Tailing the CosmosDB Change Feed

This will hopefully be a short post about how to listen to changes from your CosmosDB SQL API using the Node SDK. For some reasons, it reminds me of the oplog tailing mechanism in MongoDB that Meteor utilized in the past to achieve real-time, hence this article's title.

I do not have much time right now, but let us talk about a bit of my use case for this. I am currently working on an IoT project that uses several Azure technologies as its infrastructure. As you might have guessed, it pipes data from the IoT sensors into Azure Event Hubs. The data then gets ingested in Azure Databricks; ultimately ending up in an intermediate data warehouse (for dashboards and further analysis) and a NoSQL application data store (coming up next).

This NoSQL application data store is the CosmosDB instance that we are going to tail. The objective was to push changes from this data store to a mobile application in real-time or at least real-time (vs long polling or querying in set intervals). To make the long story short, I ended up tailing the CosmosDB's Change Feed in a GraphQL service application to make it easier for the client application to implement a PubSub system. More about this in an older post that I published early this year.

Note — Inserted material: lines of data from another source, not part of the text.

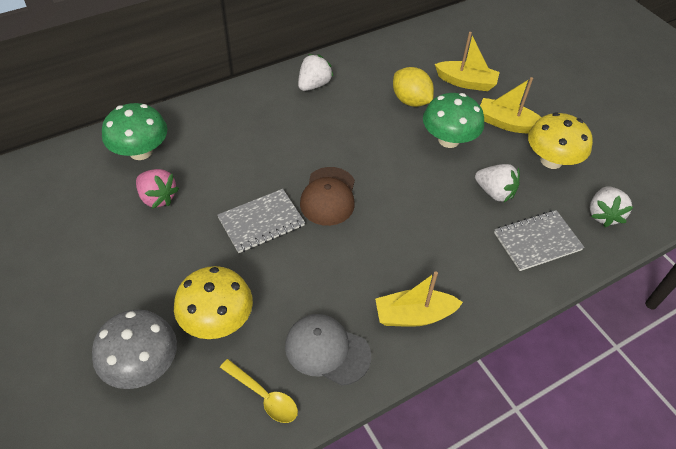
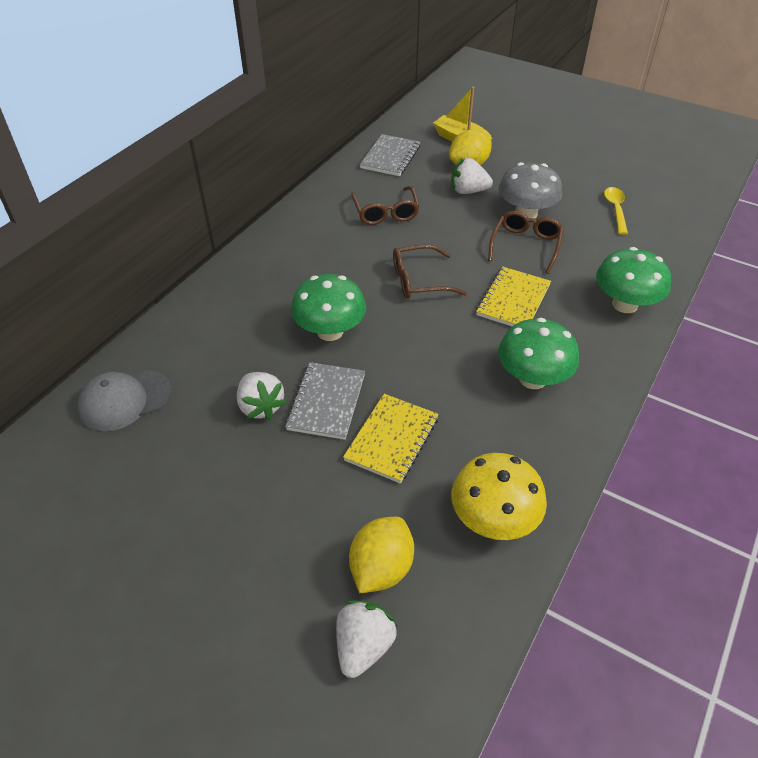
brown cap: 1 -> 0
brown glasses: 0 -> 3
green mushroom: 2 -> 3
pink strawberry: 1 -> 0
yellow boat: 3 -> 1
yellow lemon: 1 -> 2
yellow mushroom: 2 -> 1
yellow notebook: 0 -> 2

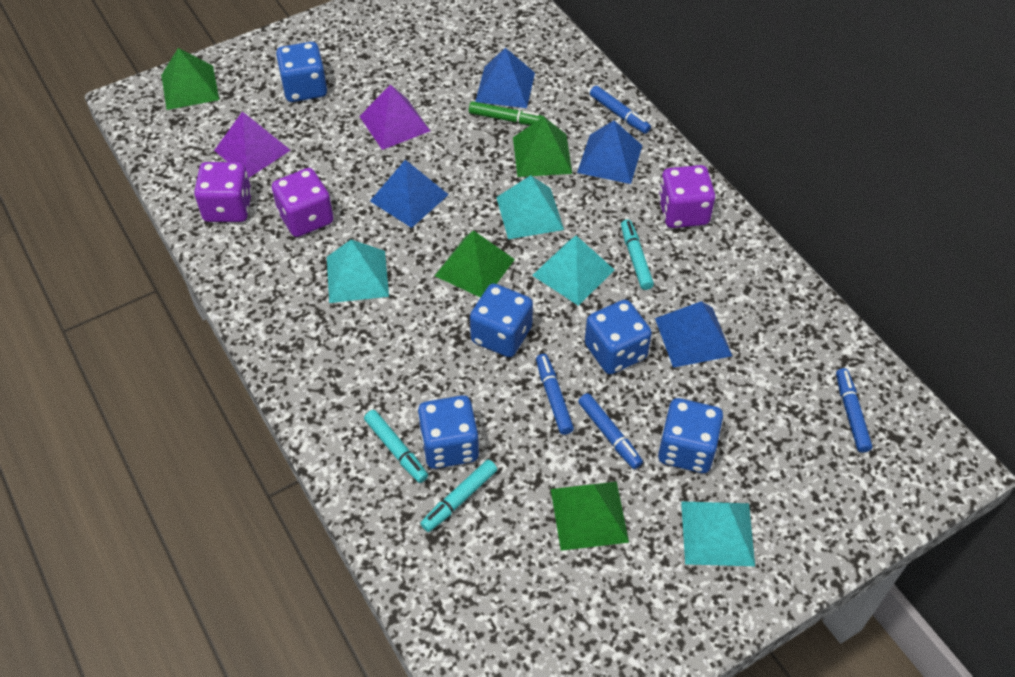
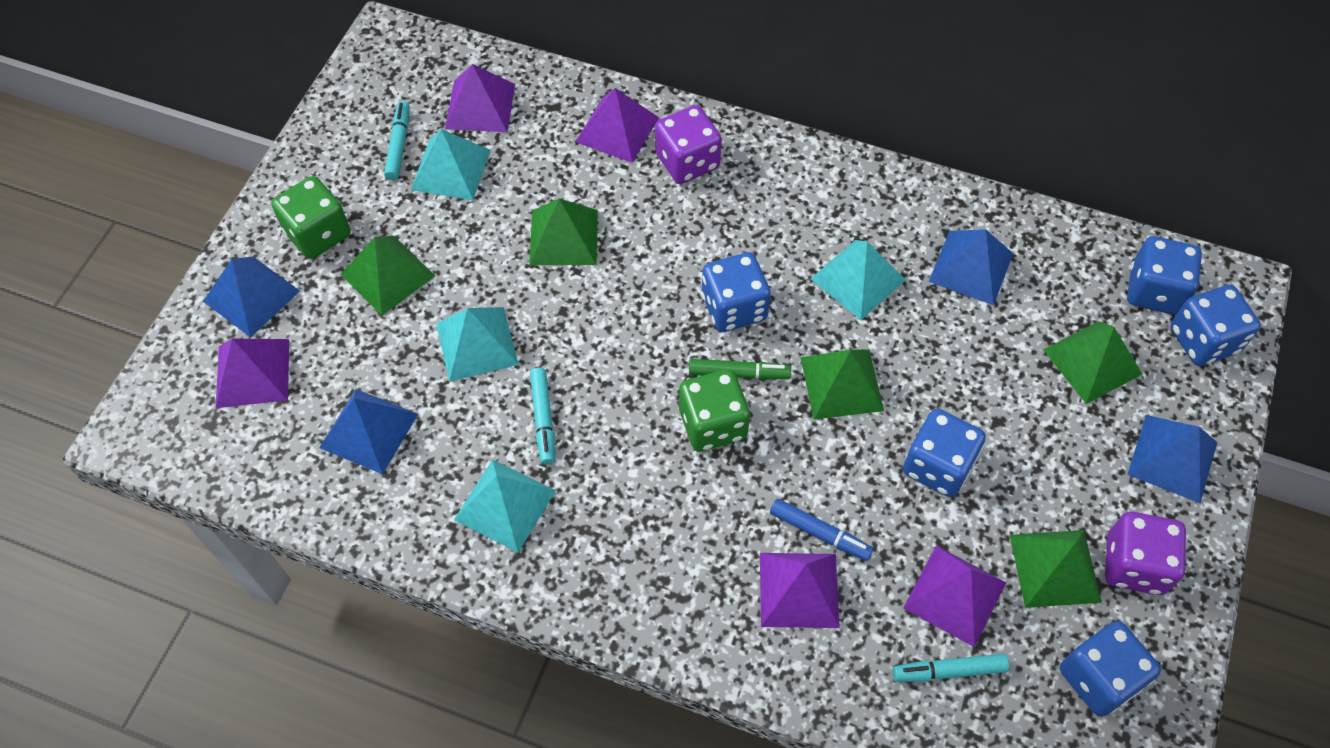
blue marker: 4 -> 1
green dice: 0 -> 2
green pyramid: 4 -> 5
purple dice: 3 -> 2
purple pyramid: 2 -> 5

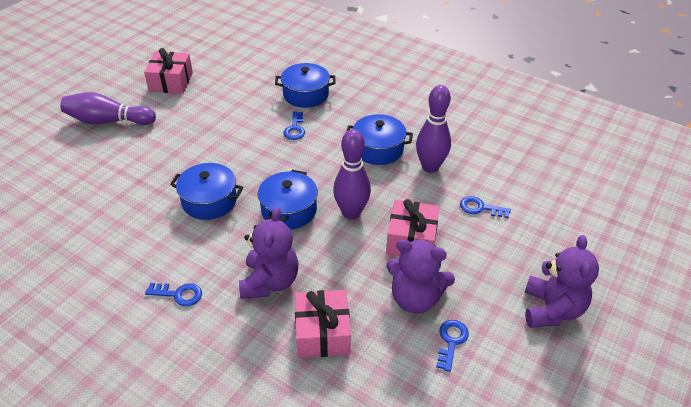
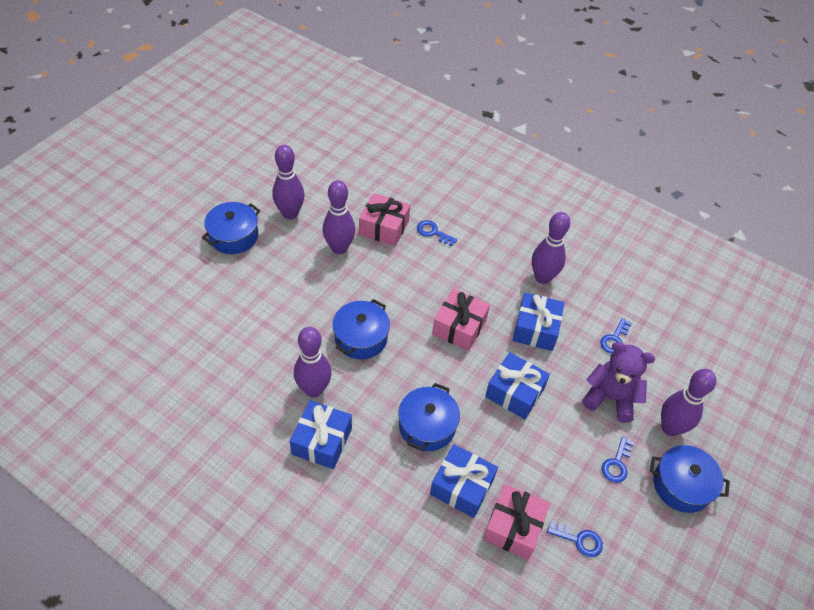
blue gift: 0 -> 4
purple bowling pin: 3 -> 5
purple teddy bear: 3 -> 1

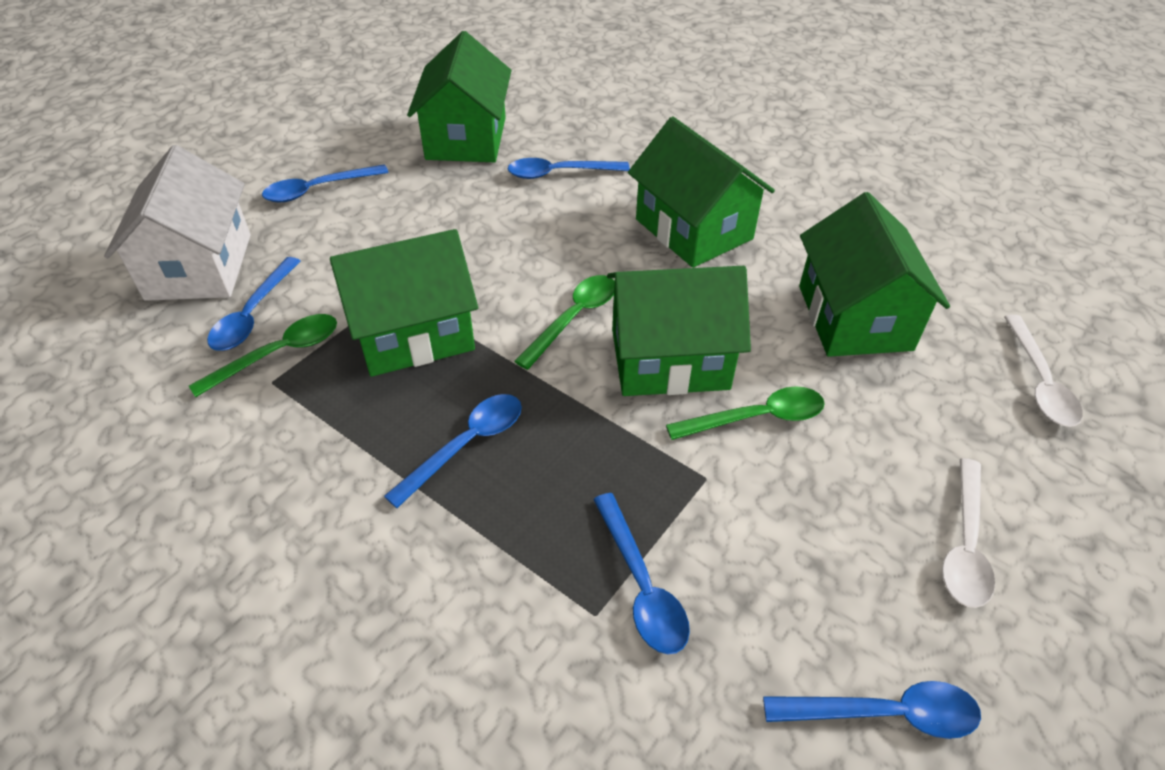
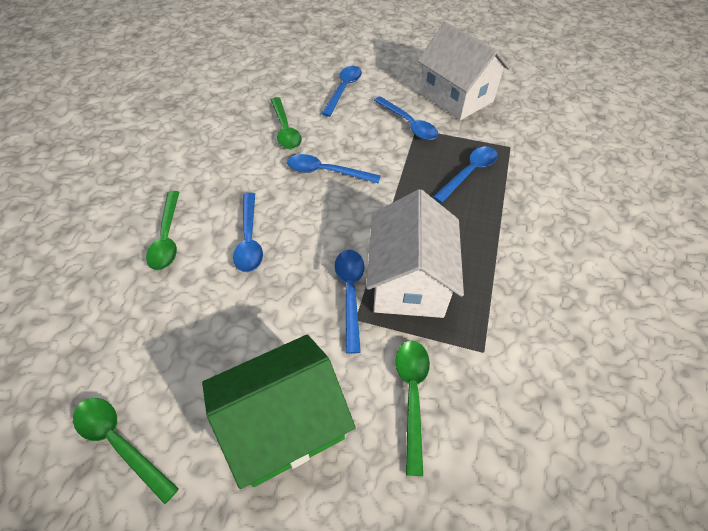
green house: 5 -> 1
green spoon: 3 -> 4
white house: 1 -> 2
white spoon: 2 -> 0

Before we dig into the code, let me just say that we are not going to go through how to initialize your CosmosDB collection or how to write a facade / repository class in NodeJS. We will go straight to the Change Feed part but first, make sure you have the correct Node SDK in your project:

npm install --save @azure/cosmos

Once you have set up your CosmosDB boilerplate code in Node, you can access the change feed iterator using the code below:

const changeFeed = container.items.readChangeFeed(partitionKey, options);

If you need to brush up on iterators in JavaScript, you can check this post that I have written last year).

And that's it! You now have a change feed iterable where you can listen to changes from CosmosDB, but let us see what options we have in doing so. The Node SDK currently gives us four ways of listening to the change feed and they are:

1. Start from now

const options = {};

2. Start from a continuation

const { headers } = await container.items.create({ ... });
const lsn = headers["lsn"];
const options = { continuation: lsn };
// I have not used this specific method yet, this example is from here.

3. Start from a specific point in time

const options = { startTime: new Date() }; // any Date object will do

4. Start from the beginning

const options = { startFromBeginning: true };

As all of these are self-explanatory, we will go ahead and use our changeFeed iterator. To retrieve the next value, we can use await changeFeed.executeNext() or we can loop through the next values like this:

while (changeFeed.hasMoreResults) {
  const { result } = await changeFeed.executeNext();
  // do what you want with the result / changes
}

Reading the source code of the Node SDK revealead that it is also exposing a real generator (the function signature being public async *getAsyncIterator(): AsyncIterable<ChangeFeedResponse<Array<T & Resource>>>). This would have allowed a more elegant for of construct, but unfortunately I bumped into a few issues regarding Symbols when I tried it. If you have used it in the past, please feel free to share in the comments!

That will be all for now, and I hope you learned something in this post.